English is spoken by less than 20% of the world’s population, but some experts estimate that it accounts for over 90% of the training data used to build large language models. The result is AI models that perform worse in the roughly 7,000 non-English languages spoken around the world, reinforce the cultural norms and values espoused in the English-language data, and create hard-to-detect harm.
As a senior research scientist at Google Research, Sunipa Dev, 32, is trying to change that with more inclusive, multilingual, and multicultural datasets to train and evaluate AI.
Starting in 2023, Dev and her colleagues published a multilingual and multi-regional dataset of stereotypes, a pair of papers called SeeGULL, which made up the largest dataset of its kind at the time. Using a combined methodology of synthetic and community-contributed data, they include examples from 178 English-speaking countries, as well as 20 non-English languages in 23 regions.
To ensure that generative AI’s outputs are relevant to local users, her team worked with individual data annotators around the world, including in the Middle East. In some underrepresented regions, including across India, Latin America, and sub-Saharan Africa, they partnered with local nonprofit organizations, UX designers, and others to include additional insights.
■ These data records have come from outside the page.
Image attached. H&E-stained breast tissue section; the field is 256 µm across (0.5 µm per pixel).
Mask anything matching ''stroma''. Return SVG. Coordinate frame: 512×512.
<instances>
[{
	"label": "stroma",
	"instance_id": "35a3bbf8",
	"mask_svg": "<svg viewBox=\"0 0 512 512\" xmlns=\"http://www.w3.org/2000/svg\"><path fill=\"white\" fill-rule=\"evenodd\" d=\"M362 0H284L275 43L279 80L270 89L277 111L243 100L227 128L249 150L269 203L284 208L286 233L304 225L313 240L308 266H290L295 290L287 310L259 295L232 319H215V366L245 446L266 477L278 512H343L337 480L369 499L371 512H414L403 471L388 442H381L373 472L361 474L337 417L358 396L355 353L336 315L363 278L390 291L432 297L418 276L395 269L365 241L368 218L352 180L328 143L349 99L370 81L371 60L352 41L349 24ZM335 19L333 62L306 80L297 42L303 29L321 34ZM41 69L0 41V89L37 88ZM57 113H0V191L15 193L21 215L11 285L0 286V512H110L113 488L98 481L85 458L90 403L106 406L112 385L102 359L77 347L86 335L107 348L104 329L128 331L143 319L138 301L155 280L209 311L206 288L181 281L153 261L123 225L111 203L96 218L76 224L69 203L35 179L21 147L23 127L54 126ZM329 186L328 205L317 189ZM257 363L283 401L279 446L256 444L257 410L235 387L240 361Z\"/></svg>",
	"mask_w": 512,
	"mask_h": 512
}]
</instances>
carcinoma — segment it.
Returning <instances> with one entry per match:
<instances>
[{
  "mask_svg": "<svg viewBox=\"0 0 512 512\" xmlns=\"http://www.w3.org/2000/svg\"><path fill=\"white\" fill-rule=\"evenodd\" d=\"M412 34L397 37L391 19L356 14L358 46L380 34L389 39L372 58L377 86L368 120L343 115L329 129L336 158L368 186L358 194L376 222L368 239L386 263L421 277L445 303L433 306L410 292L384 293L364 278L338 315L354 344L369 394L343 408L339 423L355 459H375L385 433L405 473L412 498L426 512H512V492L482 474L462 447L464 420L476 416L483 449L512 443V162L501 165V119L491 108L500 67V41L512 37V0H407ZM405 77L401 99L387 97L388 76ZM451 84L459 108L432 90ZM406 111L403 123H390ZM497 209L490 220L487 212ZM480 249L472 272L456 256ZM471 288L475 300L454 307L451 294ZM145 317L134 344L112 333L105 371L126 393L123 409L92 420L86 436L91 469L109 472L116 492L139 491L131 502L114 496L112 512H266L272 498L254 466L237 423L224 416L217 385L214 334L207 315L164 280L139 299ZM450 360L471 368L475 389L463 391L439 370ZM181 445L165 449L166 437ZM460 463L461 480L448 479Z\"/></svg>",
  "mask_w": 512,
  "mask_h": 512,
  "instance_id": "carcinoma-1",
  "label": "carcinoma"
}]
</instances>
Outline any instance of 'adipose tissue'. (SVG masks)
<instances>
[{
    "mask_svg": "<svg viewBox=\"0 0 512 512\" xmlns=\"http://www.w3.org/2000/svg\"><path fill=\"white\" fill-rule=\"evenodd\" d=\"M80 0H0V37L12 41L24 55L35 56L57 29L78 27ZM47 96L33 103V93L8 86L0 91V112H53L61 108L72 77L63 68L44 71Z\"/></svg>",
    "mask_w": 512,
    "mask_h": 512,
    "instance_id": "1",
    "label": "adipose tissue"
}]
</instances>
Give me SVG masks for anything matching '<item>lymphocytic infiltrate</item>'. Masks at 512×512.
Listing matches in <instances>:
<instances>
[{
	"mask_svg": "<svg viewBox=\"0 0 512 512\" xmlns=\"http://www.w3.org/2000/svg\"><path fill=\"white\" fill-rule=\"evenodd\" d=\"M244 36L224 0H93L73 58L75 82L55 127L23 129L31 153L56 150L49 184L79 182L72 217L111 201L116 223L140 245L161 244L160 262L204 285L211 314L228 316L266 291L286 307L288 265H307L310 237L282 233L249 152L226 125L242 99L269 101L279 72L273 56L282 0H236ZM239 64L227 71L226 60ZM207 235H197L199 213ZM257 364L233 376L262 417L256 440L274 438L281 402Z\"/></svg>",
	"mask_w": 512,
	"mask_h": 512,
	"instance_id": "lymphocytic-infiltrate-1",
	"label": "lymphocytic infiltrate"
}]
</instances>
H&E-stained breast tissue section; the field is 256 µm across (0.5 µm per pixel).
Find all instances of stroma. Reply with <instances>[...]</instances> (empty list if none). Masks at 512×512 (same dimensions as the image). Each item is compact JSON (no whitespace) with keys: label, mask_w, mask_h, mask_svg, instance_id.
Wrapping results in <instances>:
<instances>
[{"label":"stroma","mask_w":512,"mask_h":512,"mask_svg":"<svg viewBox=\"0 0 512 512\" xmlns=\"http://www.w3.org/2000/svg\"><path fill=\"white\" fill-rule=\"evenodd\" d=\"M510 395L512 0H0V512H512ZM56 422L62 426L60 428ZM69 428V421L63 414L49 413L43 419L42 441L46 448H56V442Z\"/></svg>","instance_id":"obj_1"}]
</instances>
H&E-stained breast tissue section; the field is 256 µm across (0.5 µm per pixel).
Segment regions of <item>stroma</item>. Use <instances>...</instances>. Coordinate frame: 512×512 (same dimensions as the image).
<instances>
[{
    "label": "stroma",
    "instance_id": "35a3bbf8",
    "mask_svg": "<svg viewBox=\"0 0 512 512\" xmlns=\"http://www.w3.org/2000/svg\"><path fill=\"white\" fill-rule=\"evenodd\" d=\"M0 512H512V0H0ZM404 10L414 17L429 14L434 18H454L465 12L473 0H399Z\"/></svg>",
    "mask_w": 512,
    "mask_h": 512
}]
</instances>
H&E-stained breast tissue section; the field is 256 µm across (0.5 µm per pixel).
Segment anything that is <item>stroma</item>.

Google is already using SeeGULL datasets to evaluate how well its LLMs are able to avoid reproducing harmful stereotypes. It’s also publicly available for broader AI safety evaluations. Since SeeGULL is open-source, Dev and her peers hope it will ensure that the concerns of non-Western communities are included in AI safety testing.
Dev is looking to expand the reach of her mission by helping foster a community of like-minded AI practitioners. The ultimate hope, she says, is that, in the next five years, 90% of the speakers of the world’s major languages will be able to access coherent, relevant, safe, and ultimately beneficial AI; and that one day that number will get closer to reaching everyone. “Artificial intelligence has to be globally intelligent,” Dev says, “and not just intelligent in some contexts.”